Start of Collected data

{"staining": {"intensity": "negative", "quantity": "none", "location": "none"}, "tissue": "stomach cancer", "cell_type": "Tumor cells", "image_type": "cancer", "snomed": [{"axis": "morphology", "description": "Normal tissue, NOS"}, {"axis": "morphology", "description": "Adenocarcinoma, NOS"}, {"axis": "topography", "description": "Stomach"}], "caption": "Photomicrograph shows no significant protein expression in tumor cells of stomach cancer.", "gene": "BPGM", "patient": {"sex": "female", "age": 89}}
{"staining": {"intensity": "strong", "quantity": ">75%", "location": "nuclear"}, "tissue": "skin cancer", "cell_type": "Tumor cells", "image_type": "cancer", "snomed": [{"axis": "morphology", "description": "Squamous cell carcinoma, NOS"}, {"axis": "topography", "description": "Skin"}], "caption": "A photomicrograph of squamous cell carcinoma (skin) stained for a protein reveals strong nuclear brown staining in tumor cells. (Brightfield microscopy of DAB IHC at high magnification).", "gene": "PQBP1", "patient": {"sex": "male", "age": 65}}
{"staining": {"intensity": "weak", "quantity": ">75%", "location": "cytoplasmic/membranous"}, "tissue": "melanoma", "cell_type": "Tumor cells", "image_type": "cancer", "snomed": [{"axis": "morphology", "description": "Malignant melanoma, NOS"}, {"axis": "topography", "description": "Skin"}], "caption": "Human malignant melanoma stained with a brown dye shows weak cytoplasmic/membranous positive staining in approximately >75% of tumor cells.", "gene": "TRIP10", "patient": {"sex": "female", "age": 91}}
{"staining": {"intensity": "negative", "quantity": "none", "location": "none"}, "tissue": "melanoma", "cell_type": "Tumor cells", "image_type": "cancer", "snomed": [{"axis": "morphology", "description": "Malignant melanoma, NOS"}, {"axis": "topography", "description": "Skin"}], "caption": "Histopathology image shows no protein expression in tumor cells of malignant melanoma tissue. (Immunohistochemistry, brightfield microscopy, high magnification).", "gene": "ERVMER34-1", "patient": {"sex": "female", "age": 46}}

End of Collected data

Action item:
In this exercise, reproduce each line above exactly.

Solution for this task:
{"staining": {"intensity": "negative", "quantity": "none", "location": "none"}, "tissue": "stomach cancer", "cell_type": "Tumor cells", "image_type": "cancer", "snomed": [{"axis": "morphology", "description": "Normal tissue, NOS"}, {"axis": "morphology", "description": "Adenocarcinoma, NOS"}, {"axis": "topography", "description": "Stomach"}], "caption": "Photomicrograph shows no significant protein expression in tumor cells of stomach cancer.", "gene": "BPGM", "patient": {"sex": "female", "age": 89}}
{"staining": {"intensity": "strong", "quantity": ">75%", "location": "nuclear"}, "tissue": "skin cancer", "cell_type": "Tumor cells", "image_type": "cancer", "snomed": [{"axis": "morphology", "description": "Squamous cell carcinoma, NOS"}, {"axis": "topography", "description": "Skin"}], "caption": "A photomicrograph of squamous cell carcinoma (skin) stained for a protein reveals strong nuclear brown staining in tumor cells. (Brightfield microscopy of DAB IHC at high magnification).", "gene": "PQBP1", "patient": {"sex": "male", "age": 65}}
{"staining": {"intensity": "weak", "quantity": ">75%", "location": "cytoplasmic/membranous"}, "tissue": "melanoma", "cell_type": "Tumor cells", "image_type": "cancer", "snomed": [{"axis": "morphology", "description": "Malignant melanoma, NOS"}, {"axis": "topography", "description": "Skin"}], "caption": "Human malignant melanoma stained with a brown dye shows weak cytoplasmic/membranous positive staining in approximately >75% of tumor cells.", "gene": "TRIP10", "patient": {"sex": "female", "age": 91}}
{"staining": {"intensity": "negative", "quantity": "none", "location": "none"}, "tissue": "melanoma", "cell_type": "Tumor cells", "image_type": "cancer", "snomed": [{"axis": "morphology", "description": "Malignant melanoma, NOS"}, {"axis": "topography", "description": "Skin"}], "caption": "Histopathology image shows no protein expression in tumor cells of malignant melanoma tissue. (Immunohistochemistry, brightfield microscopy, high magnification).", "gene": "ERVMER34-1", "patient": {"sex": "female", "age": 46}}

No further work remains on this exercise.